If there's one thing you can guarantee about small children, it's their ability to grasp onto what they like with a passion the more mature among us can merely envy.
And the buzz about reading about it will surely follow.
No matter how much mums and dads and teachers encourage children to read, nothing is better than the knowledge from one of your friends that there's a great book out there on velociraptors or the life of Bradley Wiggins - and you just have to read it.
In my experience, that also applies when you're middle-aged.

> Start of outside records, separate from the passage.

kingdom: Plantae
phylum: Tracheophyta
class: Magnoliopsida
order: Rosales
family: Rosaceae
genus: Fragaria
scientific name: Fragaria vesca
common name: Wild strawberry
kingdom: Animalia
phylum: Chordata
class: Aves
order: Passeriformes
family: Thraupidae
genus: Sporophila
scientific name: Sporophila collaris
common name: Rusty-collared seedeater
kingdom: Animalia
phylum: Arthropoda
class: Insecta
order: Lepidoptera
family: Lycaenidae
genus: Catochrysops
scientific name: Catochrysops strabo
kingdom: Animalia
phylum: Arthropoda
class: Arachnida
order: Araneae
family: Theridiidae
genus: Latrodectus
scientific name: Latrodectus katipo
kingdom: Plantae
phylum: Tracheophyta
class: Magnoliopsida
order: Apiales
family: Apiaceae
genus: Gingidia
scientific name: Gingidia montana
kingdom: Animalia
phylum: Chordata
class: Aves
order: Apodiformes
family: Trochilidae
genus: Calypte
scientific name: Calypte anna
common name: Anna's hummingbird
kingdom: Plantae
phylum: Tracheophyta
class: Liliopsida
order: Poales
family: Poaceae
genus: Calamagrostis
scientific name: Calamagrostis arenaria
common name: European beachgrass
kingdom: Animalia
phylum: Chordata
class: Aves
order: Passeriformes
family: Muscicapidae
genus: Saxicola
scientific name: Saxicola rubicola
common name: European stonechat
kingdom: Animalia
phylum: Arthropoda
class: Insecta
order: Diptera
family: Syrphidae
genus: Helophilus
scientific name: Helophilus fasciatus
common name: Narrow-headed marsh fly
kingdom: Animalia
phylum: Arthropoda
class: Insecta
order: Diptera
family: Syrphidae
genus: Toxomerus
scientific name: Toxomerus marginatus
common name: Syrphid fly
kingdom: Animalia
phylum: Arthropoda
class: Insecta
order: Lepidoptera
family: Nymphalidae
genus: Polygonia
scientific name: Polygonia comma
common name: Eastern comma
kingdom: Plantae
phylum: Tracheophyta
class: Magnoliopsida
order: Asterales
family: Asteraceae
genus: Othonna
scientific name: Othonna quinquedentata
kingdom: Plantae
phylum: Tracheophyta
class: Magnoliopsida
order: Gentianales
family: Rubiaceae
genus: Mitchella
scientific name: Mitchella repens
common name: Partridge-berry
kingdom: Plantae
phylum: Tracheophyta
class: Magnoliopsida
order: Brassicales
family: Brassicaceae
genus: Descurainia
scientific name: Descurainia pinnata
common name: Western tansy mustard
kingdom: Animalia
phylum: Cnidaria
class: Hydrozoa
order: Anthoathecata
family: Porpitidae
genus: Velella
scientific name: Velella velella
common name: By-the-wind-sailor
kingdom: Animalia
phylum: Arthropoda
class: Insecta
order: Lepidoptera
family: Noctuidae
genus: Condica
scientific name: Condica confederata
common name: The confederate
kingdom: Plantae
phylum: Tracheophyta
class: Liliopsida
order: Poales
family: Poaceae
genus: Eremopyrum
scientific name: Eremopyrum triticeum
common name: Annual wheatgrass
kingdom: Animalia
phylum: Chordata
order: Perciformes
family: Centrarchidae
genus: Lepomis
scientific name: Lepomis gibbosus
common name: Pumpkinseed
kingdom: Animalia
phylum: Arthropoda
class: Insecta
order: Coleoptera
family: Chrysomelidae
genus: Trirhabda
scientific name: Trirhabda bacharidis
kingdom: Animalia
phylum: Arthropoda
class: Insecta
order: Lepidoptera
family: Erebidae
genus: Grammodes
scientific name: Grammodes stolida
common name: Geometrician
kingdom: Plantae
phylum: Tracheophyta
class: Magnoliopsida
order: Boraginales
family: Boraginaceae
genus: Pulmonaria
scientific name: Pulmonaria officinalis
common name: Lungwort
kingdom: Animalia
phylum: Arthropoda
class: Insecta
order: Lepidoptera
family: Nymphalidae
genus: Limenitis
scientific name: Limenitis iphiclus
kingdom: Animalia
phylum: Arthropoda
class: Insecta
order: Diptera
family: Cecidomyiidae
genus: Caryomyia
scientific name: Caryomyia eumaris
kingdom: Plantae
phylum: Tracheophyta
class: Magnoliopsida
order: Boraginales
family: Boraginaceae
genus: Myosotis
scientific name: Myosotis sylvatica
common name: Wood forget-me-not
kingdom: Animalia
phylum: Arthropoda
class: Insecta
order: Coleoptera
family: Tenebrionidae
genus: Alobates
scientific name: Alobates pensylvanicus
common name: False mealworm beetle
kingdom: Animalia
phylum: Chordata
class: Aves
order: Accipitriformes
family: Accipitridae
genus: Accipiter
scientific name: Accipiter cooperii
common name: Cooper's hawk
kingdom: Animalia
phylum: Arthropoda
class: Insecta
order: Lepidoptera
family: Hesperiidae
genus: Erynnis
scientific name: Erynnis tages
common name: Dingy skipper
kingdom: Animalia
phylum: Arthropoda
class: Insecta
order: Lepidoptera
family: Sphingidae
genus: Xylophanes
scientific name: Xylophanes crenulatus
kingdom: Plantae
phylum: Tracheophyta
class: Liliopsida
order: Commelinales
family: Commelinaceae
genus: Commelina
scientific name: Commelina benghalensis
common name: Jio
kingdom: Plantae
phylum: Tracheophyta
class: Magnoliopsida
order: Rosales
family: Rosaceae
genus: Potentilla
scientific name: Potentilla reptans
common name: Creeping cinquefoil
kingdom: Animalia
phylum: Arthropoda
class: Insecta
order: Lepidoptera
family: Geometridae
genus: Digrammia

GEORGE Osborne could do something to increase his popularity. He could release a David Beckham-like fragrance. And call it 'Boo!'
THE deep fried Mars Bar was last week declared the world's most unhealthy snack - prompting newspapers to send their unsuspecting hacks into chip shops across Scotland to risk their artieries by trying one.
May I humbly put forward a Gwent alternative, a 'snack' so unhealthy even talk of it makes one's fat cells jump with antici...pation, conjured up by a certain citizen of Risca whom I shall not name for fear he will be hounded mercilessly by the paparazzi.
The pasty sandwich.
A traditional Cornish pasty, lovingly placed between two thickly-buttered slices of cheap, white bread.
For the gourmet reader, its creator recommends a generous dash of tomato ketchup or Daddy's Sauce to taste.
Strangely, it's not yet on the menu at the Abergavenny food festival. Can't think why.